20. Peterson Academy: The History of Western Music with Samuel Andreyev

It's a remarkable thing that you can take a piano sonata by Mozart or a song by Burt Bacharach or Bing Crosby, or it doesn't matter. You can listen to it 300 times, 1,000 times, 2,000 times, and not only continue to enjoy it, but to get more out of it each time you listen to it. And that, I think, is an extraordinary thing. How is that possible? Bach died in 1750. I mean, 273 years ago. How is it that we're still listening to his music today? And not only listening to it, but still learning to listen to it, still getting into the depths of everything that he had to contribute to humanity. We haven't exhausted it, not even close. It might be an inexhaustible force. That's an incredible thing to contemplate.

21. Merry Hall by Beverley Nichols

Cats have an infallible aesthetic sense which informs them where they will be seen to best advantage, and ‘One’ never loses an opportunity to place himself near something blue enough to show off his blue eyes; if there are half a dozen cushions on a sofa, he invariably seats himself on the blue one. So it is with the delphiniums. As you bend over him and speak to him, softly and tactfully, with a note, not of command, but of suggestion, inquiring whether there might not be some other clump of flowers which he might grace with equal comfort, he blinks and stares up at you with very wide eyes, and their blue is so beautiful, flecked with the reflected blue of the blossom, that you change the subject. After which, if you have any decency, you tiptoe away.

22. Little Lord Faultleroy by Frances Hodgson Burnett

Nothing in the world is so strong as a kind heart.
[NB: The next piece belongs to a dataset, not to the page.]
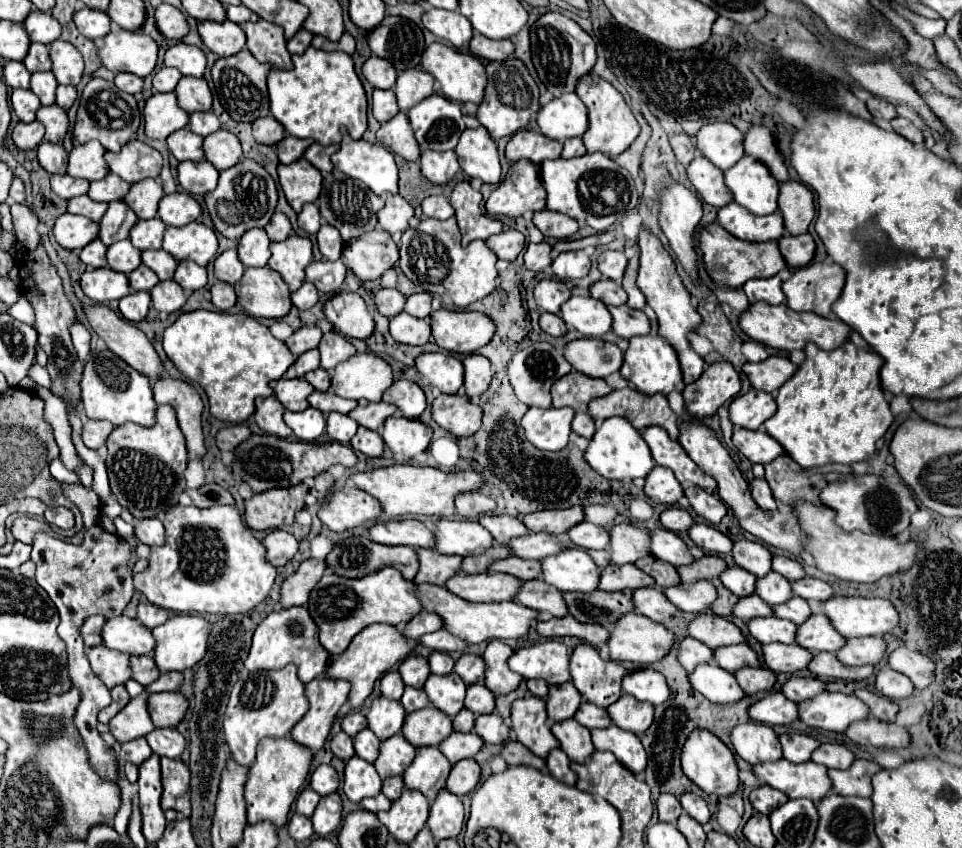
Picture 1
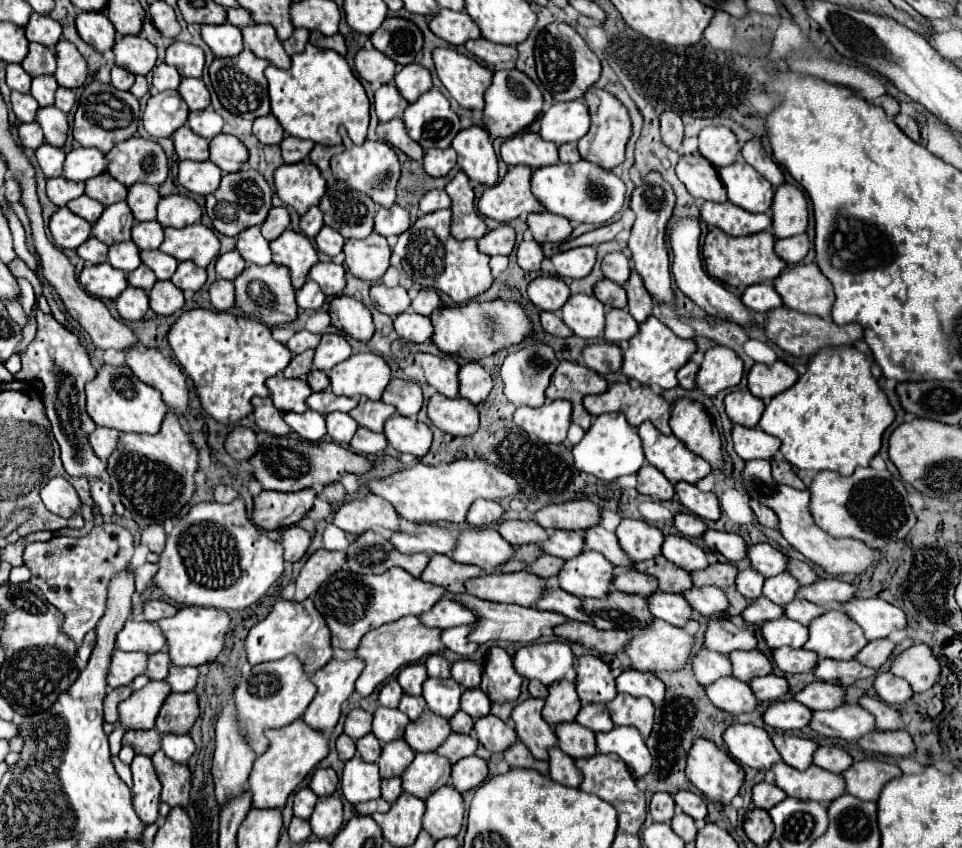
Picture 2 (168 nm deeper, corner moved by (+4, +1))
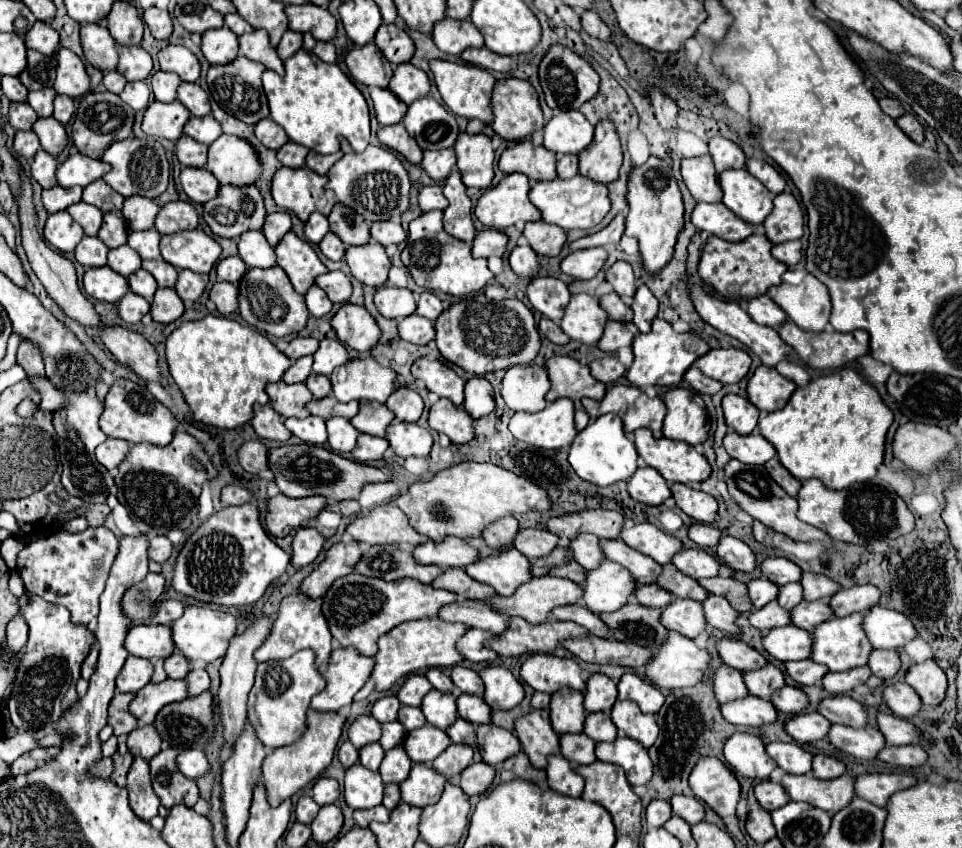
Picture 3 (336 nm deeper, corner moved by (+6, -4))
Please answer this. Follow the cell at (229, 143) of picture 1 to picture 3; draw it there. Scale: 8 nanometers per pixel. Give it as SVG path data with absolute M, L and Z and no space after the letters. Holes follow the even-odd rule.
M221 134L209 146L209 160L205 166L219 184L229 186L249 186L255 184L261 176L261 164L253 146L239 136Z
23. The Rules Handbook by Ellen Fein and Sherrie Schneider

Women who believe in good luck attract more of that. But you can’t just believe and do nothing.

24. The Joy of Believing by Madeleine Delbrel

We’re charged with energies that are disproportionate to the measure of the world - faith that knocks mountains over, hope that believes the impossible, and love that makes the earth blaze. Each minute of the day - regardless of what it calls us to be or do - allows Christ to live in us among people. So, it’s no longer a question of calculating the effectiveness of our time.

Our zeroes multiply infinity.

We humbly take on the dimensions of God’s will.